My three legs were as follows: Leg #2 - 2.7 miles from the end of the Golden Gate Bridge quickly downhill into Salinas, and faster than my normal 5k pace! -206 feet in less than three miles... brilliant. Leg #14 - 4.7 miles of generally flat roads, with one large hill in the middle in Petaluma, starting in the early evening and finishing at dusk, pacing low 7s except for the hill at 9s. Leg #26 - 8.3 miles of moderately hilly roads along Highway 12 in Sonoma at 7am on Saturday.
A Slab of Lab or a Smear of Deer?
Road Kills are a new idea to me, and from my research, specific to this type of long-distance relay.

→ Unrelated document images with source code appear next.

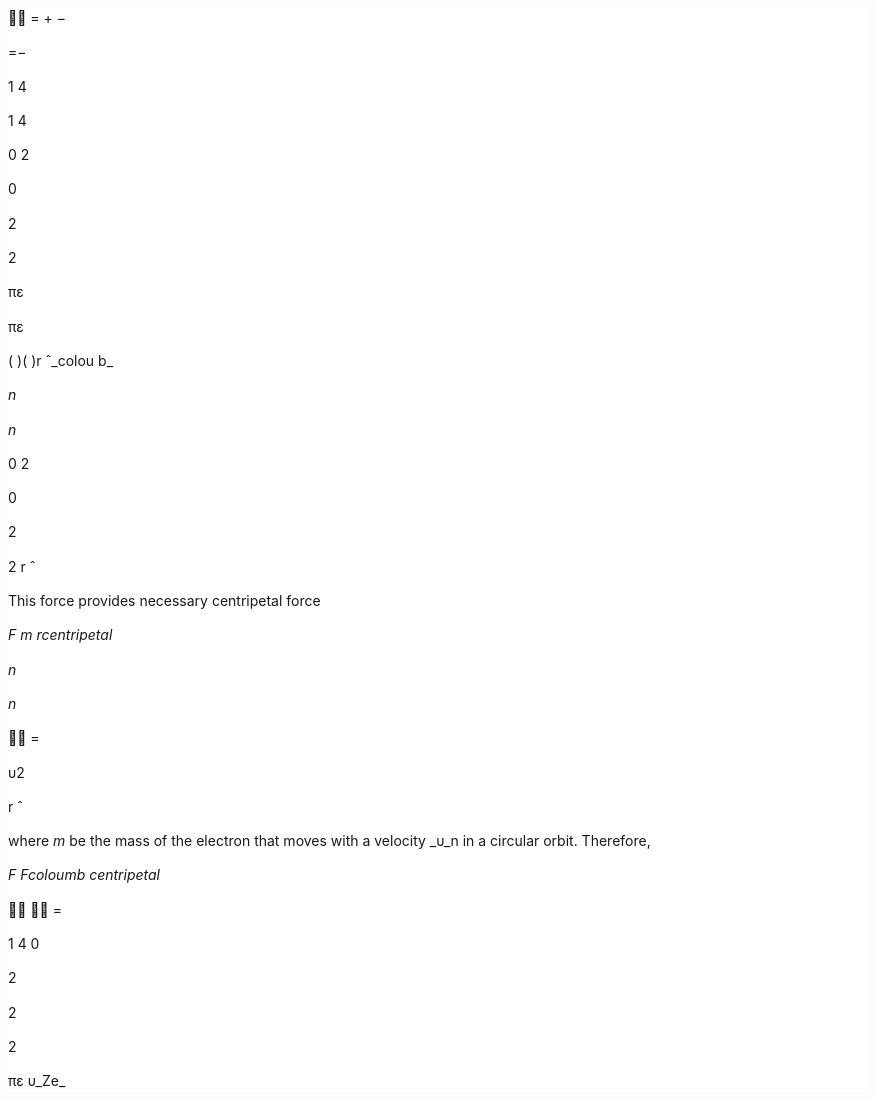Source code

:  = + −

\=−

1 4

1 4

0 2

0

2

2

πε

πε

( )( )r ˆ_colou b_

_n_

_n_

0 2

0

2

2 r ˆ

This force provides necessary centripetal force

_F m rcentripetal_

_n_

_n_

 =

υ2

r ˆ

where _m_ be the mass of the electron that moves with a velocity _υ_n in a circular orbit. Therefore,

_F Fcoloumb centripetal_

  =

1 4 0

2

2

2

πε υ_Ze_
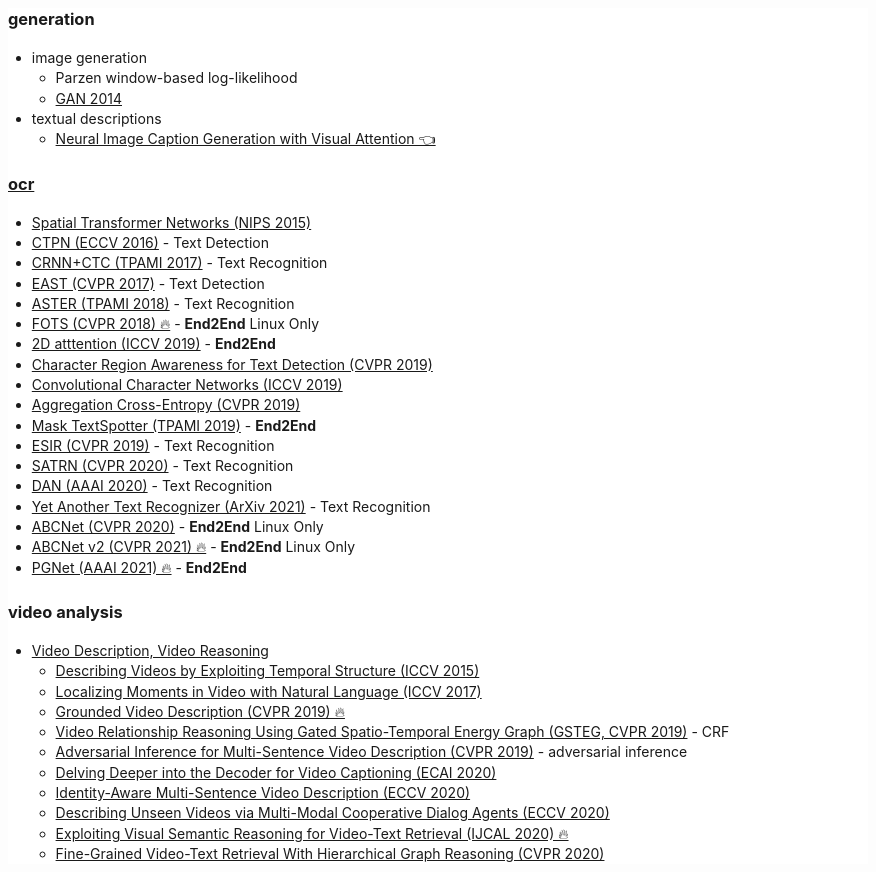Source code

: ### **generation**
- image generation
  - Parzen window-based log-likelihood
  - [GAN 2014](https://arxiv.org/abs/1406.2661)
- textual descriptions
  - [<span>Neural Image Caption Generation with Visual Attention &#x1F448;</span>](https://arxiv.org/abs/1502.03044)

### [**ocr**](./ComputerVision/OCR/ocr.md)
- [Spatial Transformer Networks (NIPS 2015)](ComputerVision/OCR/spatial_transformer_networks.md)
- [CTPN (ECCV 2016)](ComputerVision/OCR/detecting_text_in_natural_image_with_connectionist_text_proposal_network.md) - Text Detection
- [CRNN+CTC (TPAMI 2017)](ComputerVision/OCR/crnn_ctc.md) - Text Recognition
- [EAST (CVPR 2017)](ComputerVision/OCR/EAST-an_efficient_and_accurate_scene_text_detector.md) - Text Detection
- [ASTER (TPAMI 2018)](ComputerVision/OCR/ASTER.md) - Text Recognition
- [FOTS (CVPR 2018) &#128293;](ComputerVision/OCR/fots_fast_oriented_text_spotting_with_a_unified_network.md) - **End2End** Linux Only 
- [2D atttention (ICCV 2019)](ComputerVision/OCR/towards_end-to-end_text_spotting_in_natural_scenes.md) - **End2End**
- [Character Region Awareness for Text Detection (CVPR 2019)]()
- [Convolutional Character Networks (ICCV 2019)](ComputerVision/OCR/convolutional_character_networks.md)
- [Aggregation Cross-Entropy (CVPR 2019)](ComputerVision/OCR/aggregation_cross-entropy_for_sequence_recognition.md)
- [Mask TextSpotter (TPAMI 2019)](ComputerVision/OCR/mask-textspotter.md) - **End2End**
- [ESIR (CVPR 2019)](ComputerVision/OCR/end-to-end_scene_text_recognition_via_iterative_image_rectification.md) - Text Recognition
- [SATRN (CVPR 2020)](ComputerVision/OCR/on_recognizing_texts_of_arbitrary_shapes_with_2D_self-attention.md) - Text Recognition
- [DAN (AAAI 2020)](ComputerVision/OCR/decoupled_attention_network_for_text_recognition.md) - Text Recognition
- [Yet Another Text Recognizer (ArXiv 2021)](ComputerVision/OCR/why_you_should_try_the_real_data_for_the_scene_text_recognition.md) - Text Recognition
- [ABCNet (CVPR 2020)](ComputerVision/OCR/ABCNet_real-time_scene_text_spotting_with_adaptive_bezier-curve_network.md) - **End2End** Linux Only
- [ABCNet v2 (CVPR 2021) &#128293;](ComputerVision/OCR/abcnet_v2.md) - **End2End** Linux Only
- [PGNet (AAAI 2021) &#128293;](ComputerVision/OCR/pgnet.md) - **End2End**


### **video analysis**
- [Video Description, Video Reasoning](ComputerVision/VideoAnalysis/video_description.md)
  - [Describing Videos by Exploiting Temporal Structure (ICCV 2015)](ComputerVision/VideoAnalysis/describing_videos_by_exploiting_temporal_structure.md)
  - [Localizing Moments in Video with Natural Language (ICCV 2017)]()
  - [<span>Grounded Video Description (CVPR 2019) &#128293;</span>](ComputerVision/VideoAnalysis/grounded_video_description.md)
  - [Video Relationship Reasoning Using Gated Spatio-Temporal Energy Graph (GSTEG, CVPR 2019)](video_relationship_reasoning_using_gated_spatio-temporal_energy_graph.md) - CRF
  - [Adversarial Inference for Multi-Sentence Video Description (CVPR 2019)](ComputerVision/VideoAnalysis/adversarial_inference_for_multi-sentence_video_description.md) - adversarial inference
  - [Delving Deeper into the Decoder for Video Captioning (ECAI 2020)](ComputerVision/VideoAnalysis/delving_deeper_into_the_decoder_for_video_captioning.md)
  - [Identity-Aware Multi-Sentence Video Description (ECCV 2020)](ComputerVision/VideoAnalysis/identity-aware_multi-sentence_video_description.md)
  - [Describing Unseen Videos via Multi-Modal Cooperative Dialog Agents (ECCV 2020)](ComputerVision/VideoAnalysis/describing_unseen_videos_via_multi_modal_cooperative_dialog_agents.md)
  - [<span>Exploiting Visual Semantic Reasoning for Video-Text Retrieval (IJCAL 2020) &#128293;</span>](ComputerVision/VideoAnalysis/exploiting_visual_semantic_reasoning_for_video-text_retrieval.md)
  - [Fine-Grained Video-Text Retrieval With Hierarchical Graph Reasoning (CVPR 2020)](ComputerVision/VideoAnalysis/fine-grained_video-text_retrieval_with_hierarchical_graph_reasoning.md)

Road kills are essentially a count of how many people you pass along the race. Could you do this on a normal race? No way -- I mean, I passed over 7,000 people on my first Disneyland Half, so there's no way to count that. But on a race with around 400 teams, spread out across 15 different start waves, and intentionally ungrouped, then counting your kills becomes possible.The great part about kills, though, isn't passing people, it's the ability for small goals to push you faster. A person a few hundred feet ahead? Time to pick up the pace. A group ahead... gold mine! Sub-7s? Mid-to-low 7s? There's no question that having some intermediate goals helped keep me energy going, even on the third day while running on two and a half hours of sleep.